許是那嫌惡的神色刺痛了男人,江雲飛一把扯下領帶扔在一邊,“我喝多喝少跟你有什麼關係?”
“你喝死都跟我沒有關係,隻要你別把家裏弄得到處都是酒氣。”薑靨心裏委屈得要命,說話就愈發沒個輕重。
她關心他,他還不領情?
“這是你的家麼?這是你賣過來得到的家。”
隨手撿起地上的兩本雜誌朝他扔過去,紛飛的紙頁像撲扇著翅膀的鴿子,嘩啦啦撲到男人臉上。

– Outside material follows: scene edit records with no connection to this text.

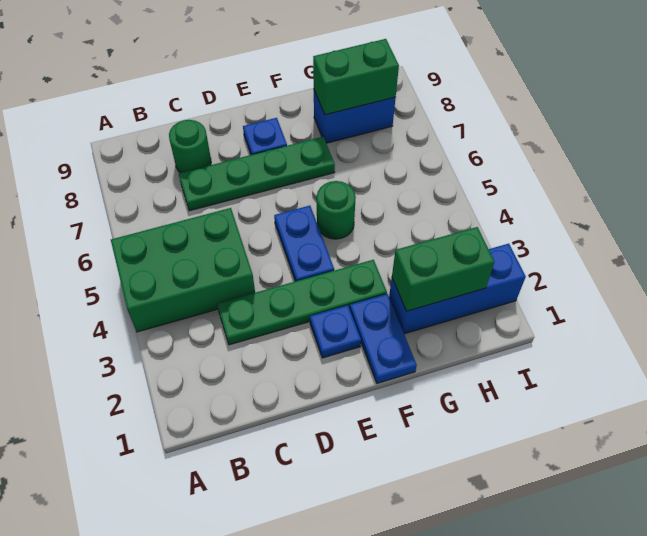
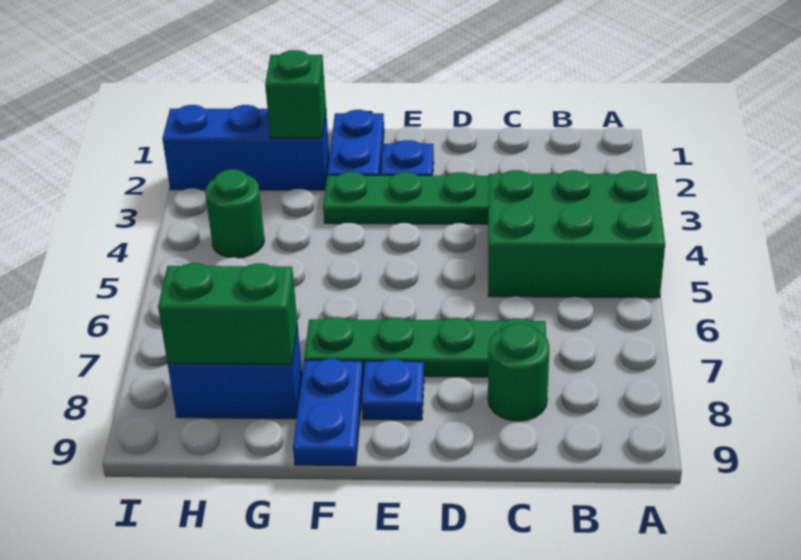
blue plate E4:E5 level 1 -> blue plate F8:F9 level 1
green round brick F5 level 1 -> green round brick H4 level 1
green brick G2:H2 level 2 -> green brick G2 level 2

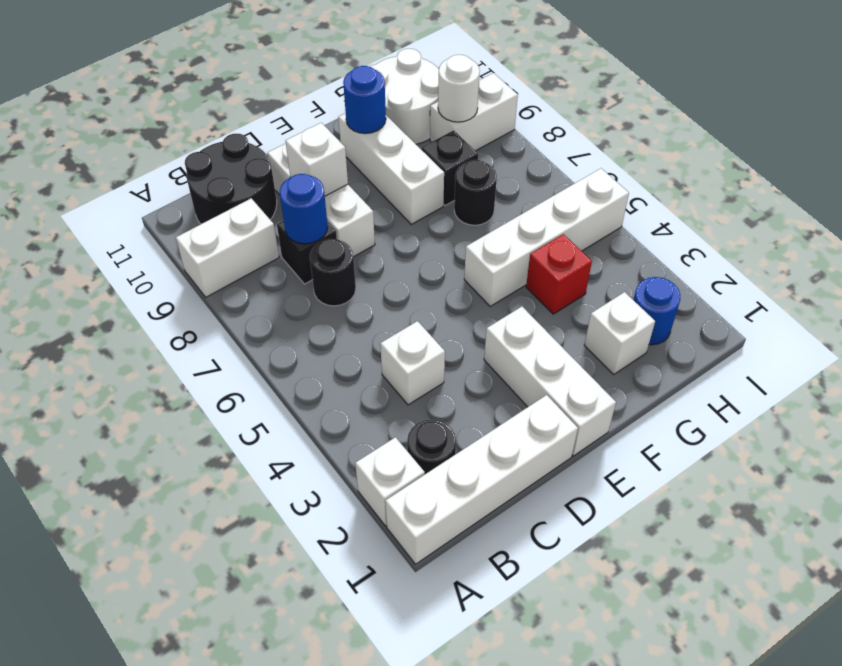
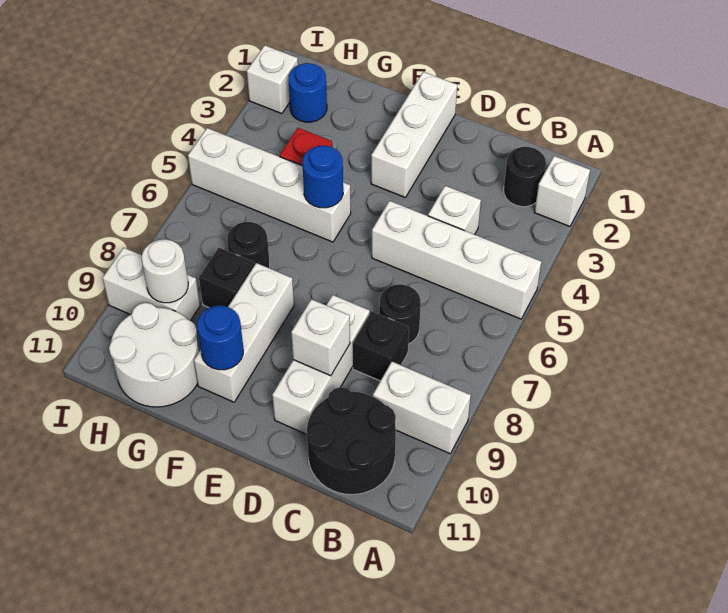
white brick A1:D1 level 1 -> white brick A5:D5 level 1
blue round brick C8 level 2 -> blue round brick F5 level 2
white brick G2 level 1 -> white brick I2 level 1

薑靨不知道他疼不疼,反正他喝了酒,神經麻痹,皮糙肉厚,哪有那麼多感覺。
轉身回了房間,她要收拾東西搬出去,再也不跟這個王八蛋一起生活了。
她又不是沒有錢,爸爸還是給她留了錢的。
邊想邊哭,一時難過得要命。
身後的門忽然砰地一聲被人打開了,薑靨回過頭去看著江雲飛,男人眼底布滿血絲,襯衫領口被扯得皺皺巴巴,屋裏不夠明亮的燈光照在他的臉上,使得他整個人看上去愈發暴戾陰鷙。
接下裏的事情有些出乎薑靨的意料,他把她推倒在床上,不管不顧得要了她。
罔顧她的掙紮哭喊,江雲飛動作粗暴,絲毫不顧及她的感受。
他甚至因為不想看見她那雙盛滿眼淚的眼睛,把人翻過去,從後麵壓了上去。
薑靨的嘴被堵住了,隻能發出微弱的嗚咽,眼淚一滴一滴打在江雲飛手上,從頭到尾好像都在哭。

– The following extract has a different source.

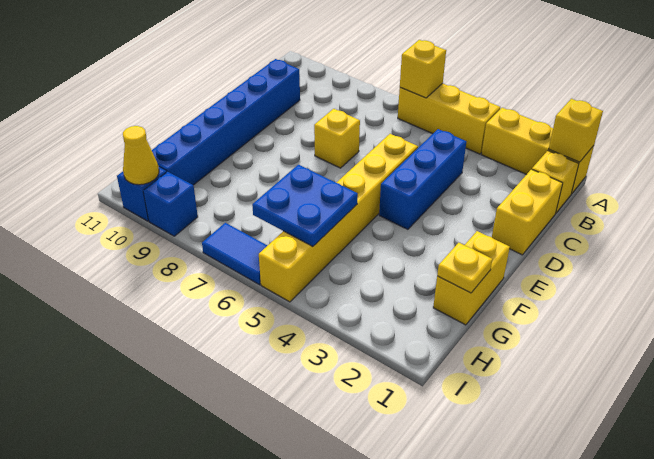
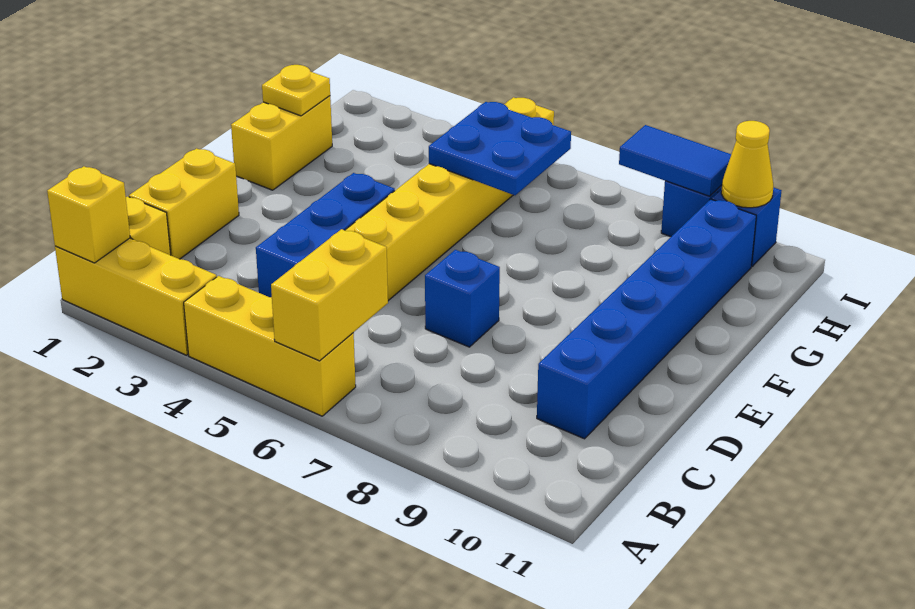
yellow brick A6 level 2 -> yellow brick A6:B6 level 2
yellow brick D7 level 1 -> blue brick D7 level 1
blue tile I6:I7 level 1 -> blue tile I8:I9 level 2

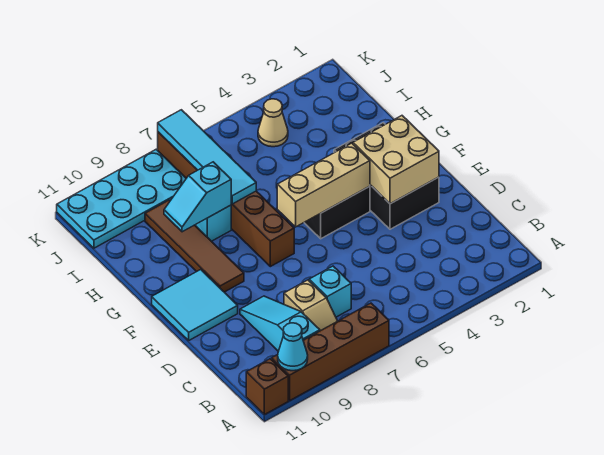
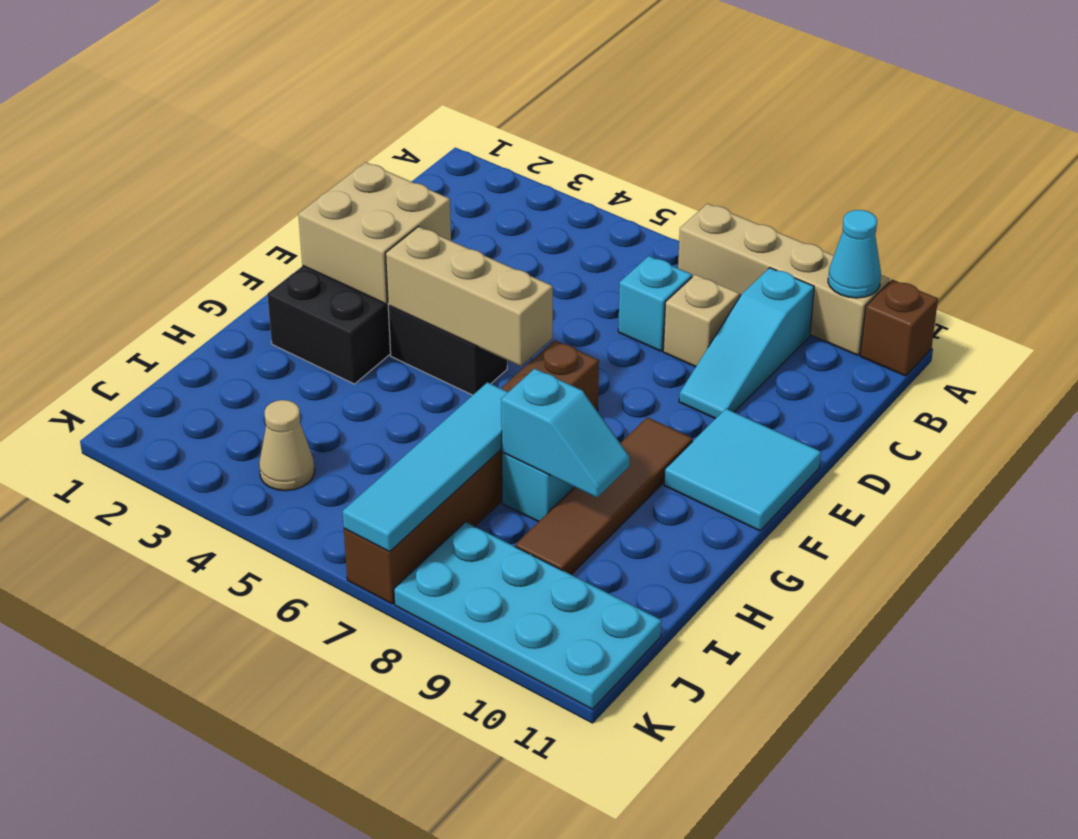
brown brick A7:A10 level 1 -> tan brick A7:A10 level 1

一直到結束很久,薑靨還趴在被子裏,肩膀一聳一聳的,抽抽嗒嗒個沒完。
江雲飛酒醒了大半,胡亂穿了件衣服走了出去。
廚房是一鍋熬的亂七八糟的粥,他本來想直接打電話問問手下人是從哪兒找的傭人給他,可是想了想就明白了,估計是她吃不慣這兒的飯,自己弄的。
那她從晚上到現在,一直在餓著麼?
心裏一陣煩躁,去浴室裏衝了個澡,水澆到臉上的一瞬間有些刺痛,江雲飛這才發現自己臉上有幾處微小的劃傷,是她剛剛扔過來的雜誌弄的。
他沒有再回臥室,隻是在沙發上湊合了一宿,起床第一件事就是給她預約了中餐外賣,特意點了粥,想要她吃得舒服點。